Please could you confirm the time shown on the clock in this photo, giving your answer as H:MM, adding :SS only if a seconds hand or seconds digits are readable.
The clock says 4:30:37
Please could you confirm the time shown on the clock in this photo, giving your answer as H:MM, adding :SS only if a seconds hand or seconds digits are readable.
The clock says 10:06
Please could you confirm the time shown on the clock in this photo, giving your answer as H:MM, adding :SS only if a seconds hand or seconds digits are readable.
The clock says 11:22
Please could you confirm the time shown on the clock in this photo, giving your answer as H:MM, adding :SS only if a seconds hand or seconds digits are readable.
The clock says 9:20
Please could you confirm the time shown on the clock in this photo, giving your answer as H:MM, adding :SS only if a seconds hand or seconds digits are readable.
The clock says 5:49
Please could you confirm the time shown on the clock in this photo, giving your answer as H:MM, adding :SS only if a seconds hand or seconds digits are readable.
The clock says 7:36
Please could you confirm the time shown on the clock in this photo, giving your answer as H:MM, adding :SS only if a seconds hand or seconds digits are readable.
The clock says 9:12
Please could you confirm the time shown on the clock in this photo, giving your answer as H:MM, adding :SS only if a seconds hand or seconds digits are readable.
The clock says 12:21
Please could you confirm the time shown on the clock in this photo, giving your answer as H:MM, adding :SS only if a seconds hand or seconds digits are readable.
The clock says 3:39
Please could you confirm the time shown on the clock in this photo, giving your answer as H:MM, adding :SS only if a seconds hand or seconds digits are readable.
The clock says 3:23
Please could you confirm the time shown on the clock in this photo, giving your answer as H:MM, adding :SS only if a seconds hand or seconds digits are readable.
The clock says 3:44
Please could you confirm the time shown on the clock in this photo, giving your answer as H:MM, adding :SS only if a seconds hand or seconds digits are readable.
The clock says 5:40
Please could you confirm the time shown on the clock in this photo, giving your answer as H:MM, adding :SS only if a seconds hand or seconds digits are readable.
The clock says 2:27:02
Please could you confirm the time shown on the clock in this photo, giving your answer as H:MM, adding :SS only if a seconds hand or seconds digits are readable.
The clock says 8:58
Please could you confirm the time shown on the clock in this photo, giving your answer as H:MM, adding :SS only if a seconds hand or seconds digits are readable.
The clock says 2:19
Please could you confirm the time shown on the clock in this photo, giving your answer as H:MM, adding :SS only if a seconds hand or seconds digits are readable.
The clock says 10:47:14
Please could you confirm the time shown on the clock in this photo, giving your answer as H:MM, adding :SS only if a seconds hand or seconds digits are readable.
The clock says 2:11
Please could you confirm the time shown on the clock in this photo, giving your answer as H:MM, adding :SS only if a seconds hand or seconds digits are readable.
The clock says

──────

* **PROBLEM REQUIREMENTS**:
Write out every line of the records above as a numbered list, skipping any blank lines.

* **EXERCISE SOLUTION**:
1. Please could you confirm the time shown on the clock in this photo, giving your answer as H:MM, adding :SS only if a seconds hand or seconds digits are readable.
2. The clock says 4:30:37
3. Please could you confirm the time shown on the clock in this photo, giving your answer as H:MM, adding :SS only if a seconds hand or seconds digits are readable.
4. The clock says 10:06
5. Please could you confirm the time shown on the clock in this photo, giving your answer as H:MM, adding :SS only if a seconds hand or seconds digits are readable.
6. The clock says 11:22
7. Please could you confirm the time shown on the clock in this photo, giving your answer as H:MM, adding :SS only if a seconds hand or seconds digits are readable.
8. The clock says 9:20
9. Please could you confirm the time shown on the clock in this photo, giving your answer as H:MM, adding :SS only if a seconds hand or seconds digits are readable.
10. The clock says 5:49
11. Please could you confirm the time shown on the clock in this photo, giving your answer as H:MM, adding :SS only if a seconds hand or seconds digits are readable.
12. The clock says 7:36
13. Please could you confirm the time shown on the clock in this photo, giving your answer as H:MM, adding :SS only if a seconds hand or seconds digits are readable.
14. The clock says 9:12
15. Please could you confirm the time shown on the clock in this photo, giving your answer as H:MM, adding :SS only if a seconds hand or seconds digits are readable.
16. The clock says 12:21
17. Please could you confirm the time shown on the clock in this photo, giving your answer as H:MM, adding :SS only if a seconds hand or seconds digits are readable.
18. The clock says 3:39
19. Please could you confirm the time shown on the clock in this photo, giving your answer as H:MM, adding :SS only if a seconds hand or seconds digits are readable.
20. The clock says 3:23
21. Please could you confirm the time shown on the clock in this photo, giving your answer as H:MM, adding :SS only if a seconds hand or seconds digits are readable.
22. The clock says 3:44
23. Please could you confirm the time shown on the clock in this photo, giving your answer as H:MM, adding :SS only if a seconds hand or seconds digits are readable.
24. The clock says 5:40
25. Please could you confirm the time shown on the clock in this photo, giving your answer as H:MM, adding :SS only if a seconds hand or seconds digits are readable.
26. The clock says 2:27:02
27. Please could you confirm the time shown on the clock in this photo, giving your answer as H:MM, adding :SS only if a seconds hand or seconds digits are readable.
28. The clock says 8:58
29. Please could you confirm the time shown on the clock in this photo, giving your answer as H:MM, adding :SS only if a seconds hand or seconds digits are readable.
30. The clock says 2:19
31. Please could you confirm the time shown on the clock in this photo, giving your answer as H:MM, adding :SS only if a seconds hand or seconds digits are readable.
32. The clock says 10:47:14
33. Please could you confirm the time shown on the clock in this photo, giving your answer as H:MM, adding :SS only if a seconds hand or seconds digits are readable.
34. The clock says 2:11
35. Please could you confirm the time shown on the clock in this photo, giving your answer as H:MM, adding :SS only if a seconds hand or seconds digits are readable.
36. The clock says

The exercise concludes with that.